What to do - A word-for-word transcription of the listing is all that is needed.
#### Dataset excerpts ####
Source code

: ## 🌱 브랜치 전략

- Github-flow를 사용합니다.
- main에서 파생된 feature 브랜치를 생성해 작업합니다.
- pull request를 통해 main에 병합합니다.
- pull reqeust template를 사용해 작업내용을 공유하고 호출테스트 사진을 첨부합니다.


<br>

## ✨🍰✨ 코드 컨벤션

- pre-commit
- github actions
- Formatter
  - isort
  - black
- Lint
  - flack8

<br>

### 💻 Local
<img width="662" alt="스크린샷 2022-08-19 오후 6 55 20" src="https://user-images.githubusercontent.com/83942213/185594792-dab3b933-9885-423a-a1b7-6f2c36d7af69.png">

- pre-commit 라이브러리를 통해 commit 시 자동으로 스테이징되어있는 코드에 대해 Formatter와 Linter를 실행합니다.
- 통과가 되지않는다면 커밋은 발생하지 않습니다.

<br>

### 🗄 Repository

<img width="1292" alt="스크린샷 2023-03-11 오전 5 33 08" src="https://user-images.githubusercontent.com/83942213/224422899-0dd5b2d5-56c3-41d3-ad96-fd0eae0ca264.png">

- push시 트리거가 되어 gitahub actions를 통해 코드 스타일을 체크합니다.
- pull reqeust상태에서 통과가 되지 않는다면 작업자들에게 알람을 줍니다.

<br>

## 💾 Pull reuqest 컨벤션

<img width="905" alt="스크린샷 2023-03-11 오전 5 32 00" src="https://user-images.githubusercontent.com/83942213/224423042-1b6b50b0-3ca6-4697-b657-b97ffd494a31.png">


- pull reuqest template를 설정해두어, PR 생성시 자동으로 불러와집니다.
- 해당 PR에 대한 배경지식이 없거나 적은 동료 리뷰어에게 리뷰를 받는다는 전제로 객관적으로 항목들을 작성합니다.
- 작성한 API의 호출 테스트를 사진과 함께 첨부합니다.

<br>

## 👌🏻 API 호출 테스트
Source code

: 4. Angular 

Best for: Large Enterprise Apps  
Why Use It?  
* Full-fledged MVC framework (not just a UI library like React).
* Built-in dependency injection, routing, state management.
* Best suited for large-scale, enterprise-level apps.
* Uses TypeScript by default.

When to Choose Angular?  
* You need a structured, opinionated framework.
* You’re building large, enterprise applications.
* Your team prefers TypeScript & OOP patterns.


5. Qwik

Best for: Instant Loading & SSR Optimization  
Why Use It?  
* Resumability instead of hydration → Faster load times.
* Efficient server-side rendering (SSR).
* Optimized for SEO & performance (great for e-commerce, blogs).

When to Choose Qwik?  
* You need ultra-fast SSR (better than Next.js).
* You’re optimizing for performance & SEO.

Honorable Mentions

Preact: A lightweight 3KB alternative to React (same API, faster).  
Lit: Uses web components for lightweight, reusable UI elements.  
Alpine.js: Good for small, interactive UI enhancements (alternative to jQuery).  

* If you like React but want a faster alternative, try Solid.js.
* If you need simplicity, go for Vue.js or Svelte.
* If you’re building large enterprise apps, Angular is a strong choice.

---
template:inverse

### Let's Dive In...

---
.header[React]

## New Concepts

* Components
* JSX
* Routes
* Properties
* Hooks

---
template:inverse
####
Answer to this exercise -
Source code

: ## 🌱 브랜치 전략

- Github-flow를 사용합니다.
- main에서 파생된 feature 브랜치를 생성해 작업합니다.
- pull request를 통해 main에 병합합니다.
- pull reqeust template를 사용해 작업내용을 공유하고 호출테스트 사진을 첨부합니다.


<br>

## ✨🍰✨ 코드 컨벤션

- pre-commit
- github actions
- Formatter
  - isort
  - black
- Lint
  - flack8

<br>

### 💻 Local
<img width="662" alt="스크린샷 2022-08-19 오후 6 55 20" src="https://user-images.githubusercontent.com/83942213/185594792-dab3b933-9885-423a-a1b7-6f2c36d7af69.png">

- pre-commit 라이브러리를 통해 commit 시 자동으로 스테이징되어있는 코드에 대해 Formatter와 Linter를 실행합니다.
- 통과가 되지않는다면 커밋은 발생하지 않습니다.

<br>

### 🗄 Repository

<img width="1292" alt="스크린샷 2023-03-11 오전 5 33 08" src="https://user-images.githubusercontent.com/83942213/224422899-0dd5b2d5-56c3-41d3-ad96-fd0eae0ca264.png">

- push시 트리거가 되어 gitahub actions를 통해 코드 스타일을 체크합니다.
- pull reqeust상태에서 통과가 되지 않는다면 작업자들에게 알람을 줍니다.

<br>

## 💾 Pull reuqest 컨벤션

<img width="905" alt="스크린샷 2023-03-11 오전 5 32 00" src="https://user-images.githubusercontent.com/83942213/224423042-1b6b50b0-3ca6-4697-b657-b97ffd494a31.png">


- pull reuqest template를 설정해두어, PR 생성시 자동으로 불러와집니다.
- 해당 PR에 대한 배경지식이 없거나 적은 동료 리뷰어에게 리뷰를 받는다는 전제로 객관적으로 항목들을 작성합니다.
- 작성한 API의 호출 테스트를 사진과 함께 첨부합니다.

<br>

## 👌🏻 API 호출 테스트
Source code

: 4. Angular 

Best for: Large Enterprise Apps  
Why Use It?  
* Full-fledged MVC framework (not just a UI library like React).
* Built-in dependency injection, routing, state management.
* Best suited for large-scale, enterprise-level apps.
* Uses TypeScript by default.

When to Choose Angular?  
* You need a structured, opinionated framework.
* You’re building large, enterprise applications.
* Your team prefers TypeScript & OOP patterns.


5. Qwik

Best for: Instant Loading & SSR Optimization  
Why Use It?  
* Resumability instead of hydration → Faster load times.
* Efficient server-side rendering (SSR).
* Optimized for SEO & performance (great for e-commerce, blogs).

When to Choose Qwik?  
* You need ultra-fast SSR (better than Next.js).
* You’re optimizing for performance & SEO.

Honorable Mentions

Preact: A lightweight 3KB alternative to React (same API, faster).  
Lit: Uses web components for lightweight, reusable UI elements.  
Alpine.js: Good for small, interactive UI enhancements (alternative to jQuery).  

* If you like React but want a faster alternative, try Solid.js.
* If you need simplicity, go for Vue.js or Svelte.
* If you’re building large enterprise apps, Angular is a strong choice.

---
template:inverse

### Let's Dive In...

---
.header[React]

## New Concepts

* Components
* JSX
* Routes
* Properties
* Hooks

---
template:inverse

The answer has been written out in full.